Maumee is located SW of Toledo. Check out the posts in the Northwest Ohio Forum.
http://www.mapblast.com/(wlwhcszrgk2bxrm2jghdmz45)/map.aspx?L=USA&C=41.56338%2c-83.65409&A=41.56667&P=|509B|&TI=Maumee%2c+Ohio%2c+United+States

If you have a boat head west to the reefs off Davis-Besse. Depends on the weather but as soon as the water clears the fish will be there.

I have caught nice fish off the Spitzer Marina break wall in Lorain, throwing Husky Jerks beginning of April also.

Krustydawg


----------



## elyfishingmaster (Sep 3, 2004)

I heard about people catching them in lorain off the rocks but i wasent sure


----------



## Shortdrift (Apr 5, 2004)

The walleye are starting to gather in schools in deep water off river mouths and reefs.

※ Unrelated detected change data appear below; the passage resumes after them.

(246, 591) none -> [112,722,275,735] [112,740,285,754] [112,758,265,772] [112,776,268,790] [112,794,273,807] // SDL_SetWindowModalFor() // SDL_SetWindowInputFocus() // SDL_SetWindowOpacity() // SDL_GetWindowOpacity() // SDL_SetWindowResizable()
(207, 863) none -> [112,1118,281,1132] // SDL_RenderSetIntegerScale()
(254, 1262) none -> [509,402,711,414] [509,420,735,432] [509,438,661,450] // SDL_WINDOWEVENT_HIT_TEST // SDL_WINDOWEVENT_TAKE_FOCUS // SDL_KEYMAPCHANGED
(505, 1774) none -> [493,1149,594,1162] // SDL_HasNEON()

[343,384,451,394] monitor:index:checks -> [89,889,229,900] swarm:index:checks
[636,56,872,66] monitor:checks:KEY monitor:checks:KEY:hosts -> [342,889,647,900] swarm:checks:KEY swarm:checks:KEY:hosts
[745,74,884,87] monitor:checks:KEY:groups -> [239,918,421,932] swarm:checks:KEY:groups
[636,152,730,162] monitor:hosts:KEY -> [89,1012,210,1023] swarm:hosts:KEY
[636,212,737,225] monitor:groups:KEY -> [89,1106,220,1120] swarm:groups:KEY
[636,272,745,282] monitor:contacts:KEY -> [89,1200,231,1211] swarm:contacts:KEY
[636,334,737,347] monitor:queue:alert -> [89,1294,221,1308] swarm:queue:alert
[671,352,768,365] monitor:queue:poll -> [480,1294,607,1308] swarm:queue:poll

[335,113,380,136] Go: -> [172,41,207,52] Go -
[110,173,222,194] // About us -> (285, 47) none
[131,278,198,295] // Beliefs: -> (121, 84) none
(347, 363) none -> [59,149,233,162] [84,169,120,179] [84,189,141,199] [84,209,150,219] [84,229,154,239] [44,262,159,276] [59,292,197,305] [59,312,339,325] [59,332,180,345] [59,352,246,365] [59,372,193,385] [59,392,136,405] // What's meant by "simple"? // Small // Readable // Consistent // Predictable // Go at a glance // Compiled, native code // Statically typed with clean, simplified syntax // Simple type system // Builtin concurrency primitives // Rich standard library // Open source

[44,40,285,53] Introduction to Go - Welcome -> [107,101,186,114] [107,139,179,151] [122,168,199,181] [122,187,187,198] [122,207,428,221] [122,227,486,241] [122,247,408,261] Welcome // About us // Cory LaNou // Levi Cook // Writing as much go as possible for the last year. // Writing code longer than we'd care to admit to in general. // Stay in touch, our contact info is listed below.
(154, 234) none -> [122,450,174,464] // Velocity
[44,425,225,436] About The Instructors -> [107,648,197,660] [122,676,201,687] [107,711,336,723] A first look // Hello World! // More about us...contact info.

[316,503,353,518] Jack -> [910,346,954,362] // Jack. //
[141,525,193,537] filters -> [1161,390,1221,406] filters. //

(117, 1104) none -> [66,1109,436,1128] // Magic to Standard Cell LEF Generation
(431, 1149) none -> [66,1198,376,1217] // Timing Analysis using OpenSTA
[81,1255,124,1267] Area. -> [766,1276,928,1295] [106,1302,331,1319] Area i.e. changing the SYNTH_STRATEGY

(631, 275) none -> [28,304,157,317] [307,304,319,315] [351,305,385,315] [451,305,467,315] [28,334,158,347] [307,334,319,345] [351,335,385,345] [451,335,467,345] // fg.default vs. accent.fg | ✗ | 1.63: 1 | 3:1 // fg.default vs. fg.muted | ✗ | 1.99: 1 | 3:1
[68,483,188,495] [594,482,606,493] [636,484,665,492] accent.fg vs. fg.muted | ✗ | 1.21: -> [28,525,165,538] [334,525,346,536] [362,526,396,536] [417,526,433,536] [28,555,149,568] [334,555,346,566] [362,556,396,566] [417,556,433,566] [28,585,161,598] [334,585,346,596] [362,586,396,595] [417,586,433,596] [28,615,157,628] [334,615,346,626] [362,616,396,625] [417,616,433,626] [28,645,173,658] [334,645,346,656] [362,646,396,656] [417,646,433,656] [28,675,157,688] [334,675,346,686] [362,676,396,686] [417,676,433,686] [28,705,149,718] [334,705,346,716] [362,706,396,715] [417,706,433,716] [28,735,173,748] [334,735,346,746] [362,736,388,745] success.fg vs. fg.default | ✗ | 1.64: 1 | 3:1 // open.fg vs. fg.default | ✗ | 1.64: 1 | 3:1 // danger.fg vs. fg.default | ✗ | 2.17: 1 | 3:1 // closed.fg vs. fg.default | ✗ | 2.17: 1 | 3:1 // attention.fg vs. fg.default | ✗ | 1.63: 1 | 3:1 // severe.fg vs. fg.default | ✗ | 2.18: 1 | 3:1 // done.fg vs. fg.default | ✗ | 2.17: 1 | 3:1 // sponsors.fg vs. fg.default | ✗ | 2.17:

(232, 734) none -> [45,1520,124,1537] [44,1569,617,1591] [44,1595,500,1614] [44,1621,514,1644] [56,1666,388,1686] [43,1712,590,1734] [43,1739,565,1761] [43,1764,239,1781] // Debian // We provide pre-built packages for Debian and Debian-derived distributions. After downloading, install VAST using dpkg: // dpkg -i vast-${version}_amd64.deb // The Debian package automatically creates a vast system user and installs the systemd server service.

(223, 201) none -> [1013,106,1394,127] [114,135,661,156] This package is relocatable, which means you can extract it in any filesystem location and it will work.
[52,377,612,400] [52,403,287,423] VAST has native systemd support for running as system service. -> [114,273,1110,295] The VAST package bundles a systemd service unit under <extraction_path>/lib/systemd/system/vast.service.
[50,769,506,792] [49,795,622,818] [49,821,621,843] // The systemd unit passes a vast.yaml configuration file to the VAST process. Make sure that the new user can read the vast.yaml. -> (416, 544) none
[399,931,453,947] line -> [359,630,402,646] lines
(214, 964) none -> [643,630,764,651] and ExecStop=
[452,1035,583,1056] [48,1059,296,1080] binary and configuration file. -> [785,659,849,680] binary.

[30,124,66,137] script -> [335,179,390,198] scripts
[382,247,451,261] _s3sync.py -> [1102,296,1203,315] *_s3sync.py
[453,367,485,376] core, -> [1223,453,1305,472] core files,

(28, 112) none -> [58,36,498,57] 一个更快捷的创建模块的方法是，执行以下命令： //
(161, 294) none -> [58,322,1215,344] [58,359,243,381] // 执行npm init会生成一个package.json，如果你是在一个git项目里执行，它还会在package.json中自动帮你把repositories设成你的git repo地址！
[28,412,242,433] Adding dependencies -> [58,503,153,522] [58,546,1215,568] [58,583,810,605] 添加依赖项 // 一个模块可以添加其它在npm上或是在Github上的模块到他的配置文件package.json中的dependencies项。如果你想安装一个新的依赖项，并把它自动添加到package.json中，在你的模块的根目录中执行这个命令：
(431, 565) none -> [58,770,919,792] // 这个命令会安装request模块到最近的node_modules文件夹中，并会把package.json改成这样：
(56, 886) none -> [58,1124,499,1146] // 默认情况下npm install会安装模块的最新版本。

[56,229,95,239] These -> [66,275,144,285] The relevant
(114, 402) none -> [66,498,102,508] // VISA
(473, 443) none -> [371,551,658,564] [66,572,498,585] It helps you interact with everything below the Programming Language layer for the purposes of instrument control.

The males will proceed to the spawning grounds first and will be followed by the females. Females will occupy the rivers but will move on and off the reefs to feed and ultimately spawn. Walleye will also spawn in suitable inshore areas.
Don't forget the crappie, perch and bluegil spawn. The crappie and bluegil can be found in many inland lakes and ponds and in substantial numbers. Perch, though found in the inland lakes are primarily caught during their spawn in Erie. Bass will be spawning both inland and Erie also.


----------



## ERIE REBEL (Jan 28, 2006)

Hey soap the Maumee runs right through Toledo. The fishing though is about 12 miles upstream. Been fishing the run for twenty years. Could get you hooked up if interested.Good site to keep you up to date on the river run is maumeetackle.net Gary updates the river daily with current water levels and temperature starting March 1st.


----------